Friday, October 16, 2009

My Morning Wooten

Jim is on a mostly fiscal conservative rant this morning and as is usual I find myself not necessarily agreeing but not disagreeing vehemently.

But there's one item which tickles my commentary bone.
It will be an outrage if National Football League owners reject a group’s bid to buy the St. Louis Rams football team because commentator Rush Limbaugh is among those making the offer. “I, myself, couldn’t even consider voting for him,” said Baltimore Colts owner Jim Irsay. “When there are comments that are inappropriate, incendiary and insensitive … it’s something that we don’t need.” As with political endorsements, that declaration tells us more about Irsay’s politics than about Limbaugh.
Let's talk about the free market Jim so adores. In any market there are two critical factors - product and brand. The NFL arguably has the most successful product in sports. This product is supported by branding which is guarded with the zeal of a lioness tending her most beautiful cub. Pull a sharpie out and sign a ball after scoring a touchdown? Penalized. Wear your socks too low? Fined. Get caught acting the fool in a strip club? Suspended.

So, this exclusive club of billionaire elitists not wanting a jackass whose job requires him to stir the pot daily is due to politics? This is the cognitive dissonance of Jim's "so-called common sense conservatism".

And Jim, before we go trotting out the implication that anyone who dares criticize the Oxycotin Oz must mean they are a Democrat, it is wise to remember things are never usually the way they seem. Quietly ask a few Georgia Republicans what they really think about our own resident jackass. The one with the initials E.E.

11 comments:

TL said...

If these are Jim's views, I look forward to his column decrying private clubs that won't admit women, blacks, Jews, or gays.

Wendy said...

NFL owners, by the way, give a whole lot more money to GOP candidates than the Democrats. Dittoes -- no pun intended -- for the commissioner, who also donated to the McCain campaign:

http://online.wsj.com/article/SB10001424052748704107204574471140412107038.html

griftdrift said...

I suspected that was the case, Wendy (I certainly know Arthur Blank is a big time Republican). Thanks for providing the info that back it up. The argument that the rejection of Limbaugh was due to liberal leanings among the NFL elite is so detached from reality it is laughable.

nast said...

Did he really call Irsay the owner of the Baltimore Colts? That should be the only proof of his detachment from reality needed.

griftdrift said...

Wow. I didn't even catch that. More proof that there's little editorial process around Wooten's screeds?

TPA said...

Actually, Grift, Blank is mentioned in that article as a big-time Democratic donor (#2 in the NFL), not a Republican. What I didn't understand is that the WSJ could miss the Rooneys of Pittsburgh when discussing political affiliations of NFL owners... I mean, ole Dan was such an Obama hotshot that he is now the Ambassador to Ireland.

Sara said...

Blank gave way more to Democrats than Republicans in the last election cycle, though that is probably because he saw the writing on the wall and was anticipating having to lobby a Democratic administration against certain initiatives (such as card check, to which he is vehemently opposed.)

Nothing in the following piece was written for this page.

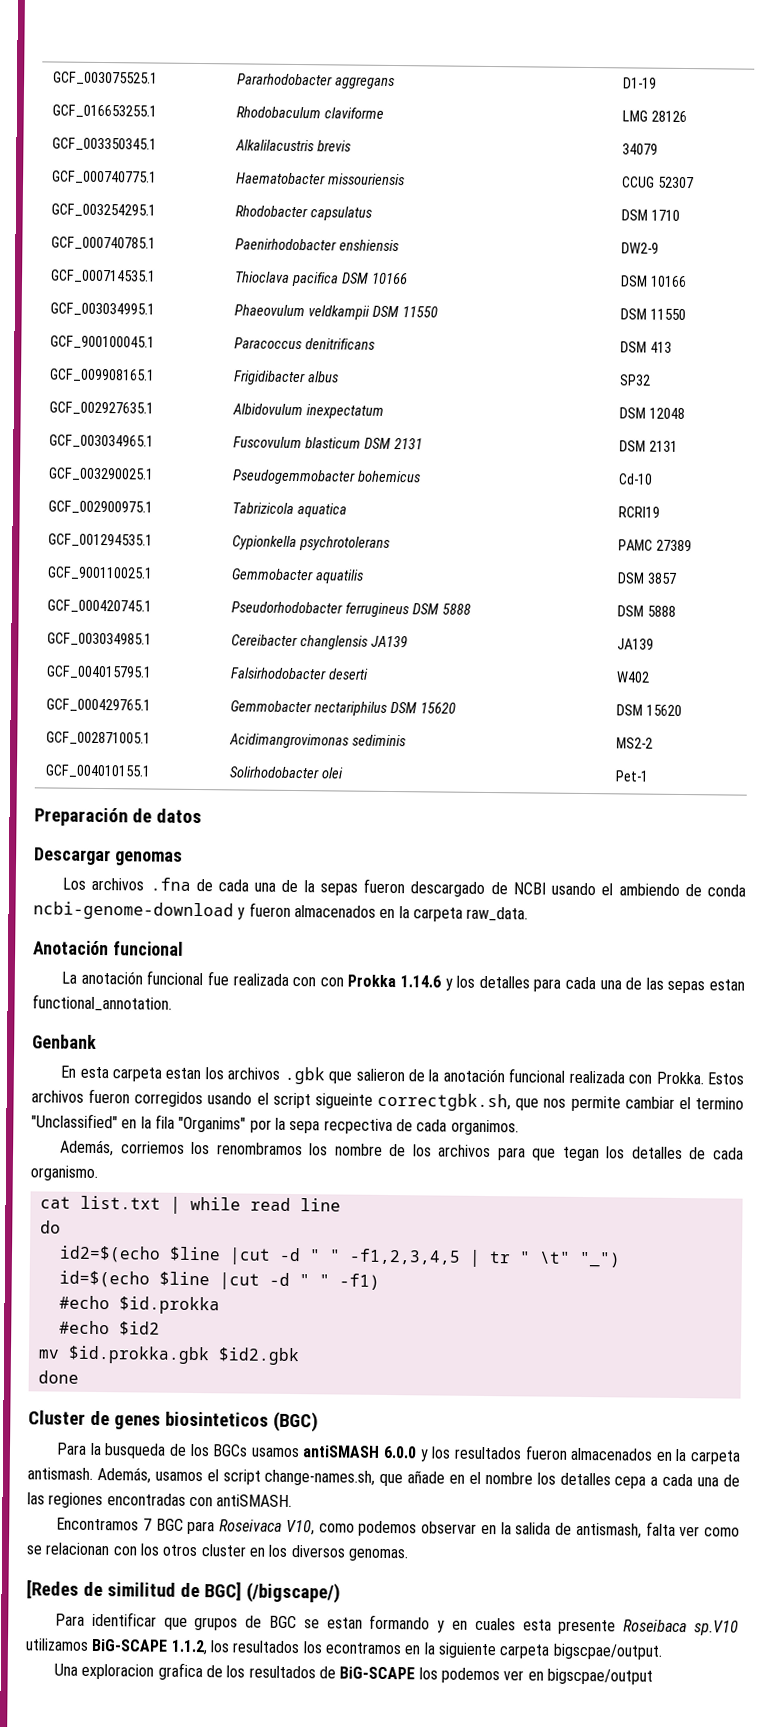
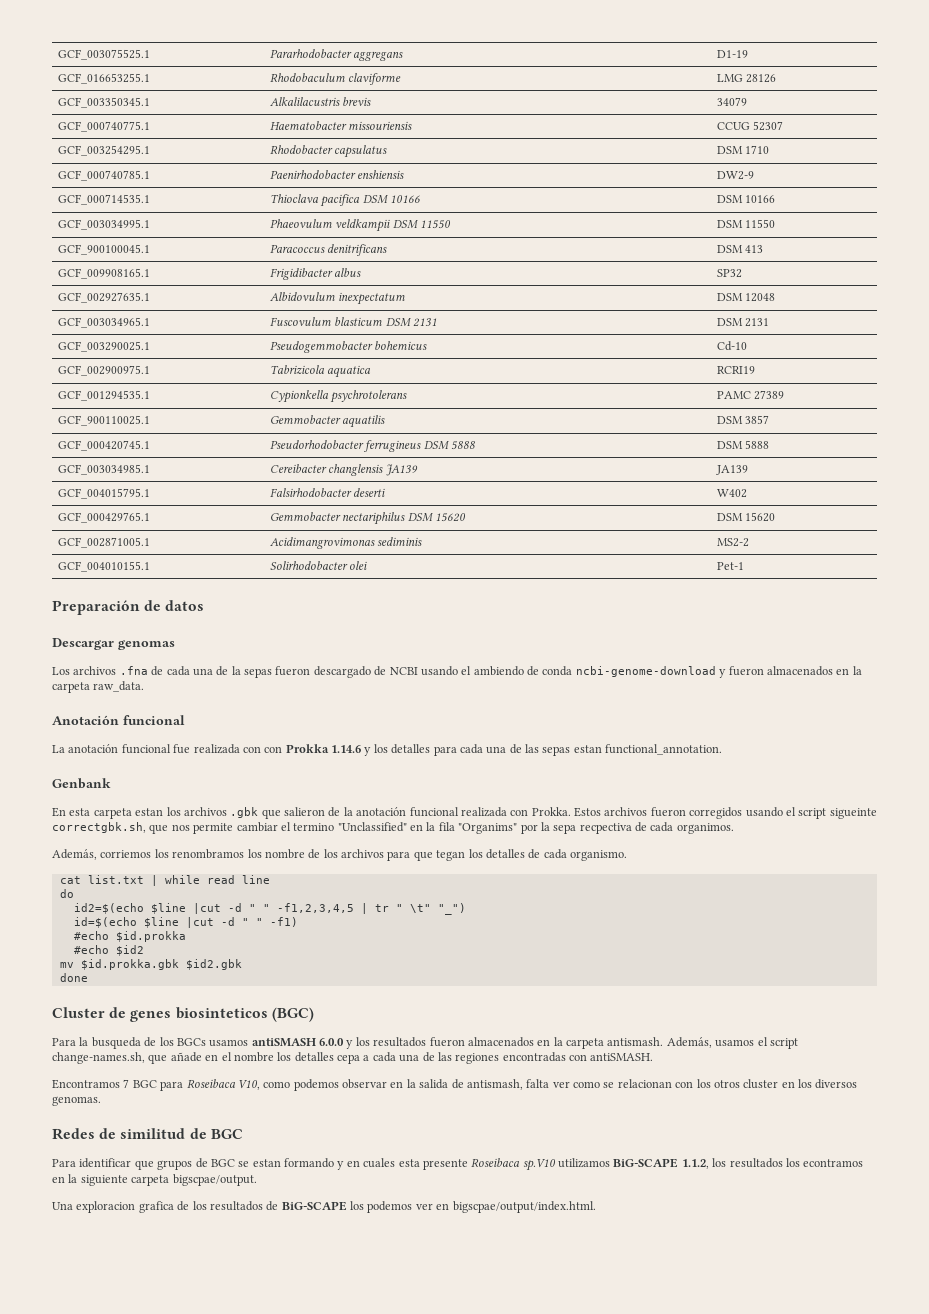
[219,1519,283,1532] Roseivaca -> [186,1079,236,1088] Roseibaca
[26,1579,79,1599] [Redes -> [52,1128,95,1140] Redes
[203,1581,341,1604] BGC] (/bigscape/) -> [210,1129,243,1139] BGC
[546,1668,653,1685] bigscpae/output -> [452,1201,596,1213] bigscpae/output/index.html.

Link to Blank's 2008 campaign contributions

griftdrift said...

Fair enough. Perhaps I was thinking of Marcus. But to pretend the NFL is a hotbed of Democrats is laughable. Old business maxim - butter both sides of the bread.

jay said...

http://savannahnow.com/geveryl-robinson/2009-10-18/robinson-nfl-wrong-block-rush

a much beter criticism of the nl's decision...

Anonymous said...

Ahh...Keith Olberman?

Proudlee Henpeck said...

The MAIN POINT, IMO, is that the Rush story was a perfect example of the free market at work (and working much better than it usually does). The NFL is not the government. Rather, as you mention, it is a coveted brand that, SURPRISE, would like to maintain its current friendly and lucrative relationship with African-Americans, among other groups on which Rush has a fondness for pissing.

It's a business thang, dollars and cents--just one more thing Rush doesn't give a damn about if it happens not to serve his self-interests.

I wish the right would choose some idols that weren't primarily entertainers. First Rush, then Beck, now Sarah Palin--how can you believe so fervently in anyone whose propensity to stir up shit is directly tied to their paycheck?